Photo by Lewis Fox via Cornell University Sheep graze at Cornell's Sutton Road Solar Farm in Geneva, New York.

Solar energy has its backers who believe that clean and low-cost energy should prevail over critics who say it’s not really that cheap, and that its appearance is a visually jarring presence in the rural landscape.

Three solar experts who think about these issues shared their thoughts in an hourlong webinar on Monday as part of the virtual Pennsylvania Farm Show.

The panelists were Amanda Eyer of the Pennsylvania Department of Environmental Protection, Tom Murphy of Penn State’s Marcellus Center for Outreach and Research, and Dave Hartman of Penn State Extension.

Their focus was on the deployment of utility-scale solar, rather than the kind of solar panels that can keep electric fences charged and, with rooftop installations, power a house or barn.

Utility-scale installations can cover hundreds of acres of bucolic countryside, limiting the land’s use for crop and livestock agriculture.

Unlike coal- and gas-powered generation stations, solar is a zero-emissions source of energy.

Solar’s cost structure and environmental friendliness can help Pennsylvania meet goals for clean, economical electricity, according to Eyer.

Pennsylvania gets 7% of its energy from renewable sources, including 1% from solar.

The Department of Environmental Protection wants to raise solar’s portion to 10% by 2030, part of a broader Wolf administration goal to reduce greenhouse gases 80% by midcentury.

Eyer showed a map of Pennsylvania’s 67 counties. Proposed solar installations are planned for 53 of them, covering a land area of about 60,000 acres. By comparison, Eyer said, Pennsylvania has 250,000 acres of abandoned mine lands.

The Price of Setting Up Solar

Solar energy does have a significant price tag, Eyer said. But with all expenses counted, such as construction, maintenance and land acquisition, solar costs about $37 per megawatt-hour, which is about half the cost of a fossil fuel-burning plant.

But that’s not the only economic incentive for distributors of electricity. The state mandates that companies like PPL and MetEd buy a percentage of their electricity from renewable sources, and those sources must be located in Pennsylvania.

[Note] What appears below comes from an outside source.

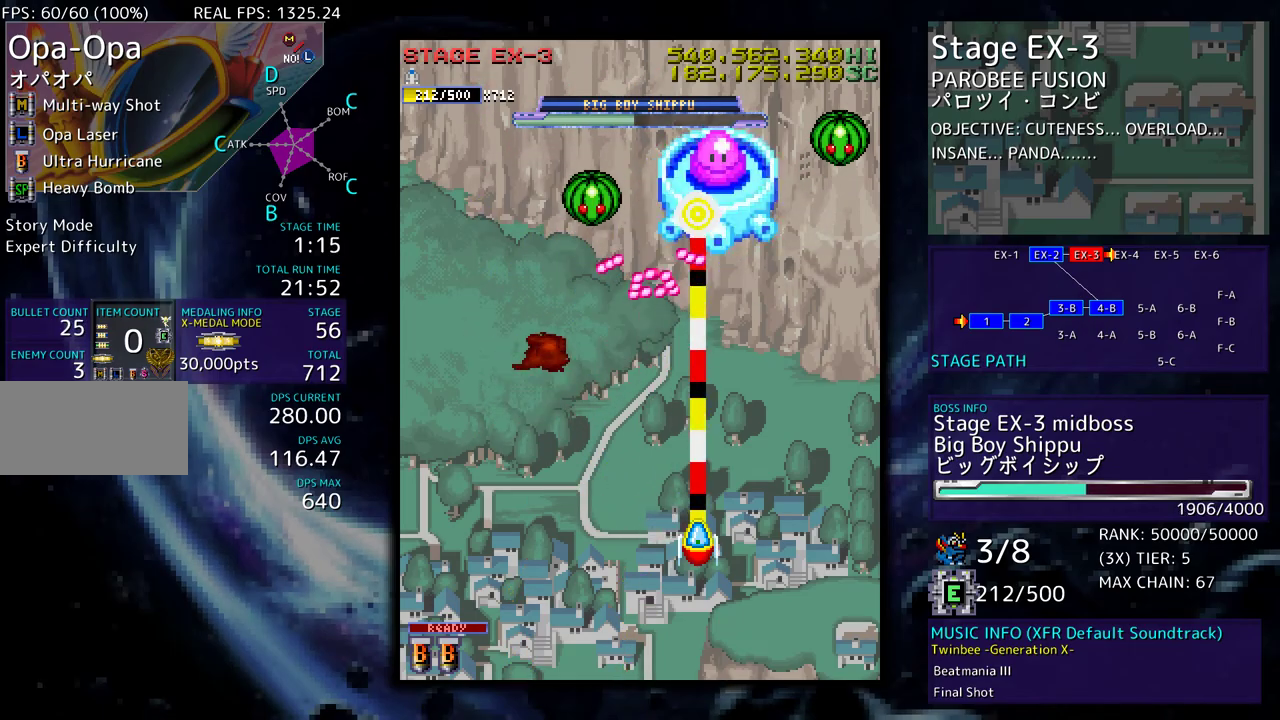
{"buttons": ["DPAD_DOWN", "DPAD_LEFT"], "events": [[67, "DPAD_RIGHT", "down"], [83, "DPAD_DOWN", "down"], [133, "DPAD_DOWN", "up"], [133, "DPAD_RIGHT", "up"], [233, "DPAD_DOWN", "down"], [300, "DPAD_LEFT", "down"], [350, "DPAD_LEFT", "up"], [383, "DPAD_DOWN", "up"], [433, "DPAD_DOWN", "down"], [467, "DPAD_LEFT", "down"]]}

Murphy gave a virtual tour of Penn State’s 500-acre solar facility in Franklin County. It’s big and there’s no doubting its purpose. Fences divide the facility into different areas for different studies.

One section is laid out to research if hay crops can be grown and harvested in the space between rows of panels. And there’s a fenced-off corridor through the installation to allow for the passage of wildlife.

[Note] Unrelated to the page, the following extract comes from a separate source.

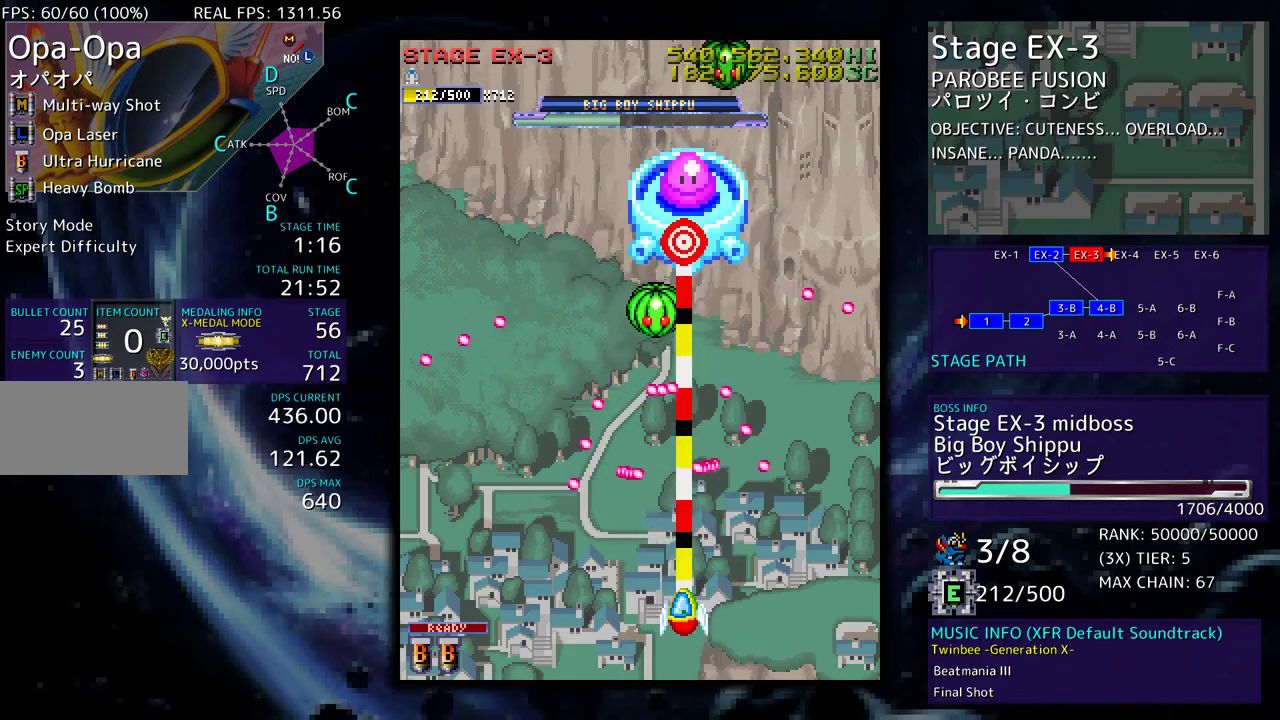
{"buttons": ["DPAD_UP", "DPAD_LEFT"]}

Is it beautiful? That would depend on the eye — and maybe more importantly, the mindset — of the beholder.

Sheep Can Help Maintain Ground Under Solar Panels

Hartman, an Extension educator based in Lycoming County, likes sheep for maintaining the ground under solar panels.

Goats don’t work in solar farms because they tend to climb on the panels with their sharp hooves. With their tendency to rub against things, cattle could damage the supports for the panels.

Sheep just eat and don’t bother the solar structures.

Hartman said the issue with cattle might be solved by putting the panels higher up on sturdier supports. That idea would take research to validate and extra expense to implement.

One point in favor of sheep is a growing market for lamb in the Northeast. Hartman said most of the lamb meat currently moving into the New York, Boston and Philadelphia markets is being trucked in from outside the region.

For a farmer and energy entrepreneur, Hartman suggested starting with three ewes per acre of solar farm. “I like to suggest low, see what happens, and then go up from there,” he said. Wethers and nonbreeding ewes could also be used for maintenance.

Sheep can get a lot of their daily water need from the forages they eat, but Hartman said anybody thinking of employing sheep for maintenance would need to plan for a water supply.

Probably the biggest challenges a producer would face are timing the lamb crop and getting the animals to market. He suggested looking closely at the numbers to figure out the extra labor, trucking, supplemental feed, veterinary services and other costs involved with any farm enterprise.